Eckert et al. (2008) observaram, em uma amostra de 42 casos de CEO, que 32 lesões tiveram uma fraca ou ausência de marcação para o GLUT-1, enquanto que 10 amostras obtiveram uma expressão de moderada a forte. Assim, na análise multivariada, os pacientes cujos tumores tiveram uma moderada a forte expressão para o GLUT-1 possuíam um risco 4,9 vezes maior de morte relacionada ao tumor, em comparação com os outros pacientes.

Adicionalmente, Ohba et al. (2010) investigaram a expressão imuno- histoquímica do GLUT-1 em 24 casos de CEO e observaram que a intensa marcação estava associada a áreas de front de invasão, profundidade do tumor (p < 0,023) e a taxa de sobrevida, sugerindo um pior prognóstico (p < 0,046), porém os autores não puderam inferir uma relação da expressão dessa proteína com os parâmetros idade, gênero, tamanho do tumor e estágio linfonodal.

Segundo Ayala et al. (2010), analisando as características clínico-patológicas de 142 casos de CEO de acordo com o padrão de expressão do GLUT-1 e GLUT-3, verificaram que a expressão do GLUT-1 apresentou uma associação significativa com o consumo de álcool (p = 0,004) e um padrão de marcação membranar forte em 50,3% dos casos.
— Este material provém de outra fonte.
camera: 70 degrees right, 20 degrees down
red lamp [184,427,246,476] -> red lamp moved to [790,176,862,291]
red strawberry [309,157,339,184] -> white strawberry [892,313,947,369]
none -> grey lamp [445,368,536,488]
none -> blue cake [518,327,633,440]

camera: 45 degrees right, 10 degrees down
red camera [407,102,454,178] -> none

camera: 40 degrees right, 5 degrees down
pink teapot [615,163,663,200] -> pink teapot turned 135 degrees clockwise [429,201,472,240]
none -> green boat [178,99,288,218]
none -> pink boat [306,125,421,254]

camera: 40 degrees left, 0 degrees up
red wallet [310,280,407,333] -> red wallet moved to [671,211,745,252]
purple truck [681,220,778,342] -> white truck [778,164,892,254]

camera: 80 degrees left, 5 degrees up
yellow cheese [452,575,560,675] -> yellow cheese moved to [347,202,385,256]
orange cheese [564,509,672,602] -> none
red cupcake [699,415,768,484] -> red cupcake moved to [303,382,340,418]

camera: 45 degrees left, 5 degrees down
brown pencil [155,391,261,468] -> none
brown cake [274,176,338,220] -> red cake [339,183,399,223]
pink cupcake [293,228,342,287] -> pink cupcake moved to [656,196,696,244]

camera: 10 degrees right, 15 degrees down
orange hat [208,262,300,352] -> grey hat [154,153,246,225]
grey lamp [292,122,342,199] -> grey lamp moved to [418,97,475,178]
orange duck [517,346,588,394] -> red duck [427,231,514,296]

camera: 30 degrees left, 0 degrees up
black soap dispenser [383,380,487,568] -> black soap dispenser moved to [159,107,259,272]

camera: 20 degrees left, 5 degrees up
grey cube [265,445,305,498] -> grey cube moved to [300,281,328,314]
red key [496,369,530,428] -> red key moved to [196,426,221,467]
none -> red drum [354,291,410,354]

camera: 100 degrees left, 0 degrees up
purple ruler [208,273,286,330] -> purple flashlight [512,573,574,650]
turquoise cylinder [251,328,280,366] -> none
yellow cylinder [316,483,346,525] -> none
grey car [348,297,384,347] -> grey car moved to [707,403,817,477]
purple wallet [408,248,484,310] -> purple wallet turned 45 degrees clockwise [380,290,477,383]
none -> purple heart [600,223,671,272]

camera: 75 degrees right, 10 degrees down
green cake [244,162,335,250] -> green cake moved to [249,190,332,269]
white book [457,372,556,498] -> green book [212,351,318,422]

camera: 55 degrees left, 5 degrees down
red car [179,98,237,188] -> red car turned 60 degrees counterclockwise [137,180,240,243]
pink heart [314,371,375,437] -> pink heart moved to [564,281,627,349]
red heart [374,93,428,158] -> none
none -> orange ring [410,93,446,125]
Por sua vez, a expressão nuclear foi observada em 49,7% dos casos analisados. A expressão do GLUT-3 foi detectada em 21,1% dos casos e sua marcação membranar estava associada com o avanço do estadiamento clínico dos tumores (p = 0,005), com a menor taxa de sobrevida livre de doença (p = 0,021), bem como com a embolização vascular (p = 0,005). Assim, inferiram que as expressões das proteínas

GLUT-1 e GLUT-3 são, significativamente, as indicadoras de pior prognóstico em CEO, provavelmente devido ao maior metabolismo glicolítico das células neoplásicas.